*** Dataset content Section Begins ***

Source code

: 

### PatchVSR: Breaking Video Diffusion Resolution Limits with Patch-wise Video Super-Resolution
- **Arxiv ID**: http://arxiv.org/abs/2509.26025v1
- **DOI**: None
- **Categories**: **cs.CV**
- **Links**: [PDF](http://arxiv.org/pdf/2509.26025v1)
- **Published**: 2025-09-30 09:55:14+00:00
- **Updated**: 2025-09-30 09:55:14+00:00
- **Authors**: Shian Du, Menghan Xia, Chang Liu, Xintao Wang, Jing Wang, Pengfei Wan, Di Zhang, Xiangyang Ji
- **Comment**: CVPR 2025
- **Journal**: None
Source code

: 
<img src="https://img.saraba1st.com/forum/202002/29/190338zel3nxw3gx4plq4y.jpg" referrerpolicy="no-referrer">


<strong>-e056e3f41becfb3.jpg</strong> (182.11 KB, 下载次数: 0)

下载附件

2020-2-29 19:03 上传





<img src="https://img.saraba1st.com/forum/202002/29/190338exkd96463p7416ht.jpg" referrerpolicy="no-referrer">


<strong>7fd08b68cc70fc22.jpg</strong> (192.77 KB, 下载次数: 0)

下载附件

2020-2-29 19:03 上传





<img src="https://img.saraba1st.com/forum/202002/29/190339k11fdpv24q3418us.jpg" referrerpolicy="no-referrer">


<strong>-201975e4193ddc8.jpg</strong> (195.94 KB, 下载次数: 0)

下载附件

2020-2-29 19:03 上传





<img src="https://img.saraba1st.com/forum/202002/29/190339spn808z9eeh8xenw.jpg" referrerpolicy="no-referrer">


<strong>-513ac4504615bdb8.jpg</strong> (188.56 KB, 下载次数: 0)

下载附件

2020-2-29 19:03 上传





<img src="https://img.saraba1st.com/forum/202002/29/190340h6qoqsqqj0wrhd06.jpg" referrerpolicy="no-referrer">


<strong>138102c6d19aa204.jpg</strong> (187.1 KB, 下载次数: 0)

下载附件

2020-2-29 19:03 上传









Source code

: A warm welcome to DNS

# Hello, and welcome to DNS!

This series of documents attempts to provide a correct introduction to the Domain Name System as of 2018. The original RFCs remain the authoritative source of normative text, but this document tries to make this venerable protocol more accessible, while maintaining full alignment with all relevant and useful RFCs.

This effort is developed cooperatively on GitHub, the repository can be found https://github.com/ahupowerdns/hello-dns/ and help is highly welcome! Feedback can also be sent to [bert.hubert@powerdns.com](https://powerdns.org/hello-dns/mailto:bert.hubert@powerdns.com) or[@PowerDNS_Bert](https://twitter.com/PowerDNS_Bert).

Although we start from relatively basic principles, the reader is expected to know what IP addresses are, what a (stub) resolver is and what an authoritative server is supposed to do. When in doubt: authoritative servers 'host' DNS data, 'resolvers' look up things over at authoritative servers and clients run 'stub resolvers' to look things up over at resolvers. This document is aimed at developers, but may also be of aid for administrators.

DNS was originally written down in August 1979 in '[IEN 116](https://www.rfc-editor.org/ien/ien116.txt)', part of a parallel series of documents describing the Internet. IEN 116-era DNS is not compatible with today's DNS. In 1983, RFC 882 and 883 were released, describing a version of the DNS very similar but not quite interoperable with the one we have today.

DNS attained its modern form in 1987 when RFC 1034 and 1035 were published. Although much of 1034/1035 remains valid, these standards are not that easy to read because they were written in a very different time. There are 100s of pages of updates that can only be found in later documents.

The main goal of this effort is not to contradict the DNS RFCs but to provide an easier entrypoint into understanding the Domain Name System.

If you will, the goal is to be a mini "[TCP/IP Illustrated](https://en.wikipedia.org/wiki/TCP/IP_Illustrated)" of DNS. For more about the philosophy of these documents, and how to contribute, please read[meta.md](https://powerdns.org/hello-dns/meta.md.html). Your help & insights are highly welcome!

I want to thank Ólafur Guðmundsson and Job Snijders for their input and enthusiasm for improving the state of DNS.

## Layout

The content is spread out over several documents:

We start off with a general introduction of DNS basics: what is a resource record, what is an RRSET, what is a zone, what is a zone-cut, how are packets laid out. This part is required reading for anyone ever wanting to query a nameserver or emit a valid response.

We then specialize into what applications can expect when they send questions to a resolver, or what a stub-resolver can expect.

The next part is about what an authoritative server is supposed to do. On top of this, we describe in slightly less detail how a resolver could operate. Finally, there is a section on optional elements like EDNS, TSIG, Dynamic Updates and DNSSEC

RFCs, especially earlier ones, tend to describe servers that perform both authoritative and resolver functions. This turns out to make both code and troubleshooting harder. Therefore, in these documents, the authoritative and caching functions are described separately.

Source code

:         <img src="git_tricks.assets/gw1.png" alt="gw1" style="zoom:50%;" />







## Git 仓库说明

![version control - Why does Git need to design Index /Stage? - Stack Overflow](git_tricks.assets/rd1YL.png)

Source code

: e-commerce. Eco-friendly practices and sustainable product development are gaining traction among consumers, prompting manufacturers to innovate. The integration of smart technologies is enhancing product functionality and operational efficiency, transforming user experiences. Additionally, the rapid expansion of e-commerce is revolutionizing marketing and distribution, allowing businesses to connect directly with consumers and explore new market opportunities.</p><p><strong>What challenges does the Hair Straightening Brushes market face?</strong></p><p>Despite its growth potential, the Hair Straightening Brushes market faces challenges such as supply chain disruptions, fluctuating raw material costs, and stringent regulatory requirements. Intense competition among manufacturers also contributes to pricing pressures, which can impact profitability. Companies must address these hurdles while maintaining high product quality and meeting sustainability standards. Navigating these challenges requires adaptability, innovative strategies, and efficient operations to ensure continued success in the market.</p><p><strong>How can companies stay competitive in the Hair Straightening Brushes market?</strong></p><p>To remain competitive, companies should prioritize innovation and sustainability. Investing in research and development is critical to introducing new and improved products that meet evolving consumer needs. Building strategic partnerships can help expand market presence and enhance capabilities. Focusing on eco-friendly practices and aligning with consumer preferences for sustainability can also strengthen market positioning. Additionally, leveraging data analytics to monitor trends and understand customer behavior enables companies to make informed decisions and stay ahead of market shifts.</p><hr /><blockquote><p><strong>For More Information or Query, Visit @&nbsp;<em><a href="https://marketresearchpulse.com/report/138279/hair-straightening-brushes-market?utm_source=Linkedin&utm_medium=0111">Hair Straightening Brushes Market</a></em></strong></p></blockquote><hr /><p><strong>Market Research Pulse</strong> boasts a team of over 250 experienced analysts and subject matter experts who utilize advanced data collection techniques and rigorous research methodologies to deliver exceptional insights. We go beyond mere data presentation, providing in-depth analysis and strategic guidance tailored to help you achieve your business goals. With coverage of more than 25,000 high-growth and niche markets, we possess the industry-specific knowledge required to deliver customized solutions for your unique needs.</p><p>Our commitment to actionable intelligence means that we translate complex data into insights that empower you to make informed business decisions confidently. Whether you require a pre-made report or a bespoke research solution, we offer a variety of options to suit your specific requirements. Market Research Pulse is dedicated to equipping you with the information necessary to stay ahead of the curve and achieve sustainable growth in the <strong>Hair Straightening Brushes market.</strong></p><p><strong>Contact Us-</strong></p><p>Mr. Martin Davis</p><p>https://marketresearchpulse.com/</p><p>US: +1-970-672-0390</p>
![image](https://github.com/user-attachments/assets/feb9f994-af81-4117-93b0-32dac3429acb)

*** Dataset content Section Ends ***

* Goal of the exercise
Reproduce the data. Match each line exactly.

* Task answer
Source code

: 

### PatchVSR: Breaking Video Diffusion Resolution Limits with Patch-wise Video Super-Resolution
- **Arxiv ID**: http://arxiv.org/abs/2509.26025v1
- **DOI**: None
- **Categories**: **cs.CV**
- **Links**: [PDF](http://arxiv.org/pdf/2509.26025v1)
- **Published**: 2025-09-30 09:55:14+00:00
- **Updated**: 2025-09-30 09:55:14+00:00
- **Authors**: Shian Du, Menghan Xia, Chang Liu, Xintao Wang, Jing Wang, Pengfei Wan, Di Zhang, Xiangyang Ji
- **Comment**: CVPR 2025
- **Journal**: None
Source code

: 
<img src="https://img.saraba1st.com/forum/202002/29/190338zel3nxw3gx4plq4y.jpg" referrerpolicy="no-referrer">


<strong>-e056e3f41becfb3.jpg</strong> (182.11 KB, 下载次数: 0)

下载附件

2020-2-29 19:03 上传





<img src="https://img.saraba1st.com/forum/202002/29/190338exkd96463p7416ht.jpg" referrerpolicy="no-referrer">


<strong>7fd08b68cc70fc22.jpg</strong> (192.77 KB, 下载次数: 0)

下载附件

2020-2-29 19:03 上传





<img src="https://img.saraba1st.com/forum/202002/29/190339k11fdpv24q3418us.jpg" referrerpolicy="no-referrer">


<strong>-201975e4193ddc8.jpg</strong> (195.94 KB, 下载次数: 0)

下载附件

2020-2-29 19:03 上传





<img src="https://img.saraba1st.com/forum/202002/29/190339spn808z9eeh8xenw.jpg" referrerpolicy="no-referrer">


<strong>-513ac4504615bdb8.jpg</strong> (188.56 KB, 下载次数: 0)

下载附件

2020-2-29 19:03 上传





<img src="https://img.saraba1st.com/forum/202002/29/190340h6qoqsqqj0wrhd06.jpg" referrerpolicy="no-referrer">


<strong>138102c6d19aa204.jpg</strong> (187.1 KB, 下载次数: 0)

下载附件

2020-2-29 19:03 上传









Source code

: A warm welcome to DNS

# Hello, and welcome to DNS!

This series of documents attempts to provide a correct introduction to the Domain Name System as of 2018. The original RFCs remain the authoritative source of normative text, but this document tries to make this venerable protocol more accessible, while maintaining full alignment with all relevant and useful RFCs.

This effort is developed cooperatively on GitHub, the repository can be found https://github.com/ahupowerdns/hello-dns/ and help is highly welcome! Feedback can also be sent to [bert.hubert@powerdns.com](https://powerdns.org/hello-dns/mailto:bert.hubert@powerdns.com) or[@PowerDNS_Bert](https://twitter.com/PowerDNS_Bert).

Although we start from relatively basic principles, the reader is expected to know what IP addresses are, what a (stub) resolver is and what an authoritative server is supposed to do. When in doubt: authoritative servers 'host' DNS data, 'resolvers' look up things over at authoritative servers and clients run 'stub resolvers' to look things up over at resolvers. This document is aimed at developers, but may also be of aid for administrators.

DNS was originally written down in August 1979 in '[IEN 116](https://www.rfc-editor.org/ien/ien116.txt)', part of a parallel series of documents describing the Internet. IEN 116-era DNS is not compatible with today's DNS. In 1983, RFC 882 and 883 were released, describing a version of the DNS very similar but not quite interoperable with the one we have today.

DNS attained its modern form in 1987 when RFC 1034 and 1035 were published. Although much of 1034/1035 remains valid, these standards are not that easy to read because they were written in a very different time. There are 100s of pages of updates that can only be found in later documents.

The main goal of this effort is not to contradict the DNS RFCs but to provide an easier entrypoint into understanding the Domain Name System.

If you will, the goal is to be a mini "[TCP/IP Illustrated](https://en.wikipedia.org/wiki/TCP/IP_Illustrated)" of DNS. For more about the philosophy of these documents, and how to contribute, please read[meta.md](https://powerdns.org/hello-dns/meta.md.html). Your help & insights are highly welcome!

I want to thank Ólafur Guðmundsson and Job Snijders for their input and enthusiasm for improving the state of DNS.

## Layout

The content is spread out over several documents:

We start off with a general introduction of DNS basics: what is a resource record, what is an RRSET, what is a zone, what is a zone-cut, how are packets laid out. This part is required reading for anyone ever wanting to query a nameserver or emit a valid response.

We then specialize into what applications can expect when they send questions to a resolver, or what a stub-resolver can expect.

The next part is about what an authoritative server is supposed to do. On top of this, we describe in slightly less detail how a resolver could operate. Finally, there is a section on optional elements like EDNS, TSIG, Dynamic Updates and DNSSEC

RFCs, especially earlier ones, tend to describe servers that perform both authoritative and resolver functions. This turns out to make both code and troubleshooting harder. Therefore, in these documents, the authoritative and caching functions are described separately.

Source code

:         <img src="git_tricks.assets/gw1.png" alt="gw1" style="zoom:50%;" />







## Git 仓库说明

![version control - Why does Git need to design Index /Stage? - Stack Overflow](git_tricks.assets/rd1YL.png)

Source code

: e-commerce. Eco-friendly practices and sustainable product development are gaining traction among consumers, prompting manufacturers to innovate. The integration of smart technologies is enhancing product functionality and operational efficiency, transforming user experiences. Additionally, the rapid expansion of e-commerce is revolutionizing marketing and distribution, allowing businesses to connect directly with consumers and explore new market opportunities.</p><p><strong>What challenges does the Hair Straightening Brushes market face?</strong></p><p>Despite its growth potential, the Hair Straightening Brushes market faces challenges such as supply chain disruptions, fluctuating raw material costs, and stringent regulatory requirements. Intense competition among manufacturers also contributes to pricing pressures, which can impact profitability. Companies must address these hurdles while maintaining high product quality and meeting sustainability standards. Navigating these challenges requires adaptability, innovative strategies, and efficient operations to ensure continued success in the market.</p><p><strong>How can companies stay competitive in the Hair Straightening Brushes market?</strong></p><p>To remain competitive, companies should prioritize innovation and sustainability. Investing in research and development is critical to introducing new and improved products that meet evolving consumer needs. Building strategic partnerships can help expand market presence and enhance capabilities. Focusing on eco-friendly practices and aligning with consumer preferences for sustainability can also strengthen market positioning. Additionally, leveraging data analytics to monitor trends and understand customer behavior enables companies to make informed decisions and stay ahead of market shifts.</p><hr /><blockquote><p><strong>For More Information or Query, Visit @&nbsp;<em><a href="https://marketresearchpulse.com/report/138279/hair-straightening-brushes-market?utm_source=Linkedin&utm_medium=0111">Hair Straightening Brushes Market</a></em></strong></p></blockquote><hr /><p><strong>Market Research Pulse</strong> boasts a team of over 250 experienced analysts and subject matter experts who utilize advanced data collection techniques and rigorous research methodologies to deliver exceptional insights. We go beyond mere data presentation, providing in-depth analysis and strategic guidance tailored to help you achieve your business goals. With coverage of more than 25,000 high-growth and niche markets, we possess the industry-specific knowledge required to deliver customized solutions for your unique needs.</p><p>Our commitment to actionable intelligence means that we translate complex data into insights that empower you to make informed business decisions confidently. Whether you require a pre-made report or a bespoke research solution, we offer a variety of options to suit your specific requirements. Market Research Pulse is dedicated to equipping you with the information necessary to stay ahead of the curve and achieve sustainable growth in the <strong>Hair Straightening Brushes market.</strong></p><p><strong>Contact Us-</strong></p><p>Mr. Martin Davis</p><p>https://marketresearchpulse.com/</p><p>US: +1-970-672-0390</p>
![image](https://github.com/user-attachments/assets/feb9f994-af81-4117-93b0-32dac3429acb)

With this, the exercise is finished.